──────── Auszug ────────

Neue CD:Unkomplizierter Bluesrock

Ron Evans

Der Boss: Der 67-jährige Ron Evans war länger nicht mehr in Starnberg zu hören, nun kommt er mit seiner neuen Doppel-CD im Gepäck nach Inning.

(Foto: Rob Cale)

Der Sänger und Gitarrist Ron Evans, Engländer mit Wahlheimat Starnberg, hat einen Rückblick auf sein musikalisches Schaffen vorgelegt - das Doppel-Album "Retrospective"

Von Gerhard Summer, Starnberg/Inning

Der Gitarrist ist manchmal auch nur ein armer Hund. Kaum ist beim Soundcheck der erste dezente Akkord gespielt, schreit vom Mischpult her ein natürlich völlig inkompetenter Flegel: "viel zu laut". Kann ein Musiker, zumal ein empfindsamer, so arbeiten? Hätte sich ein heute zugegebenermaßen fast tauber Pete Townshend so was gefallen lassen? Wohl kaum.

Womöglich deshalb hat sich Ron Evans für eine überzeugende Strategie entschieden: Der Sänger und Gitarrist mit der Pferdeschwanz-Frisur ist Bandchef geworden. Was mindestens zwei Vorteile hat. Erstens werden es sich auch renitente Toningenieure genau überlegen, ob sie den Boss runterregeln. Und zweitens darf Evans natürlich so viele Solos spielen, wie er mag. Prima Sache. Wer sich seine neue Doppel-CD "Retrospective" anhört, ein Best-Of aus mittlerweile neun Alben, der wird zu dem Schluss kommen: Der 67-jährige Evans macht von dieser Freiheit sehr beherzt Gebrauch.

──────── Datensätze ────────

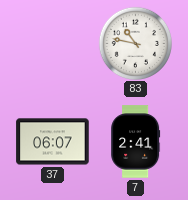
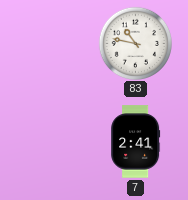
37: 06:07 -> none
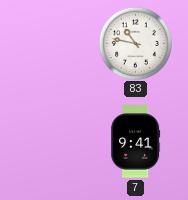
7: 2:41 -> 9:41
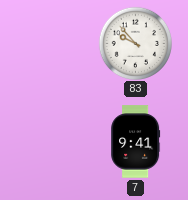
83: 10:47 -> 9:53
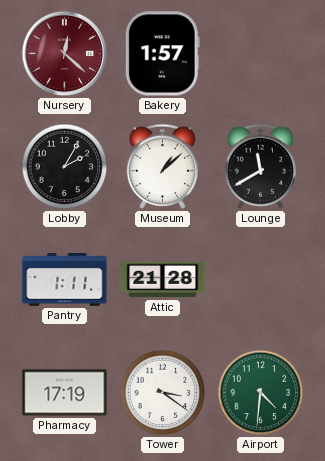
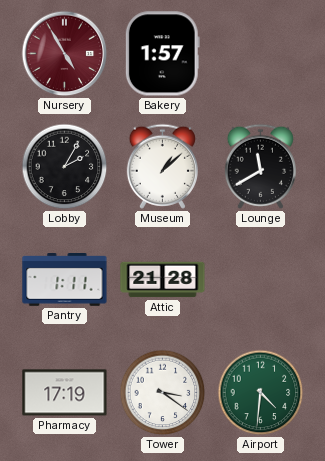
Nursery: 12:22 -> 4:55
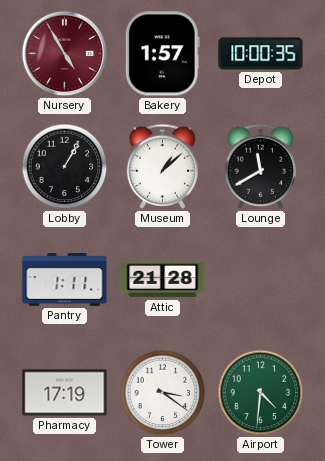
Depot: none -> 10:00
Lobby: 2:05 -> 1:05
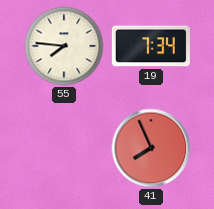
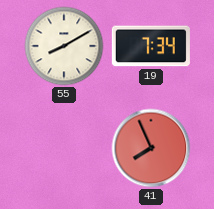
55: 7:46 -> 8:10
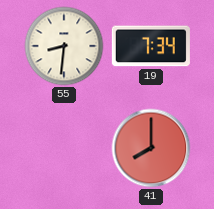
55: 8:10 -> 8:31
41: 7:56 -> 8:00
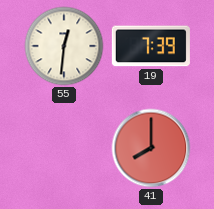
55: 8:31 -> 12:31
19: 7:34 -> 7:39
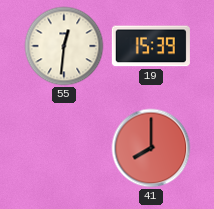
19: 7:39 -> 15:39
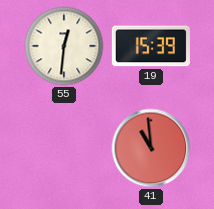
41: 8:00 -> 10:59
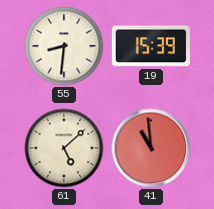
55: 12:31 -> 8:31
61: none -> 5:08
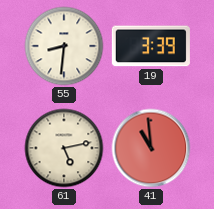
19: 15:39 -> 3:39
61: 5:08 -> 5:13
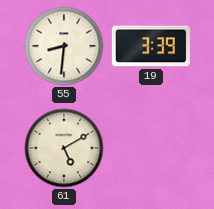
61: 5:13 -> 5:10
41: 10:59 -> none
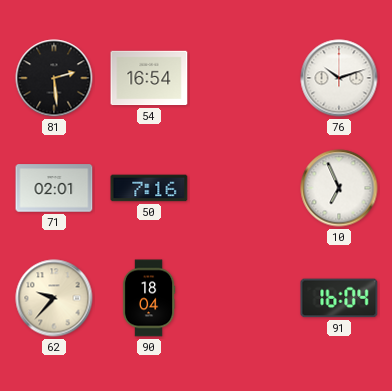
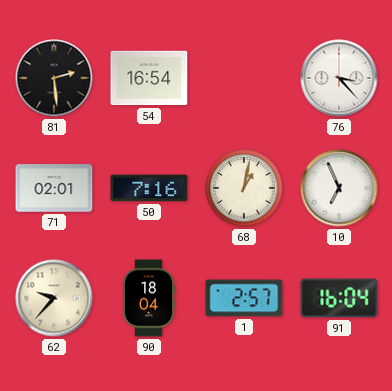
76: 10:12 -> 3:23
68: none -> 1:02
1: none -> 2:57
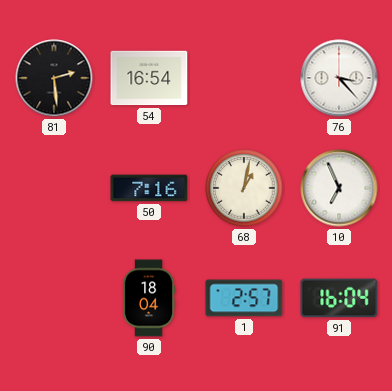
71: 02:01 -> none
62: 9:37 -> none
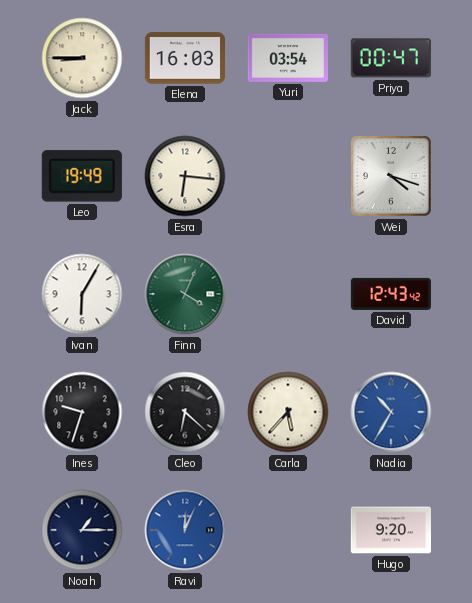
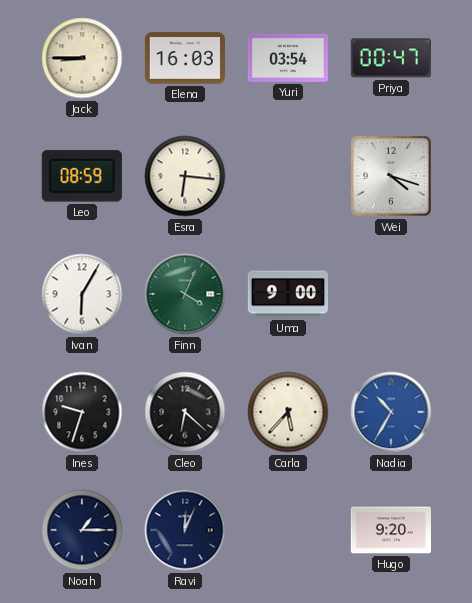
Leo: 19:49 -> 08:59
Uma: none -> 9:00
David: 12:43 -> none
Ravi dial: blue -> navy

────────

* Aufgaben:
a) Welche Personen nennt der Auszug namentlich? Führe alle auf.
b) Sammle alle Zeilen der Datensätze, die die Zeichenfolge „none“ enthalten. Groß- und Kleinschreibung zählt.

* Antworten je Aufgabe:
a) Ron Evans, Rob Cale, Gerhard Summer, Pete Townshend

b)
37: 06:07 -> none
Depot: none -> 10:00
61: none -> 5:08
41: 10:59 -> none
68: none -> 1:02
1: none -> 2:57
71: 02:01 -> none
62: 9:37 -> none
Uma: none -> 9:00
David: 12:43 -> none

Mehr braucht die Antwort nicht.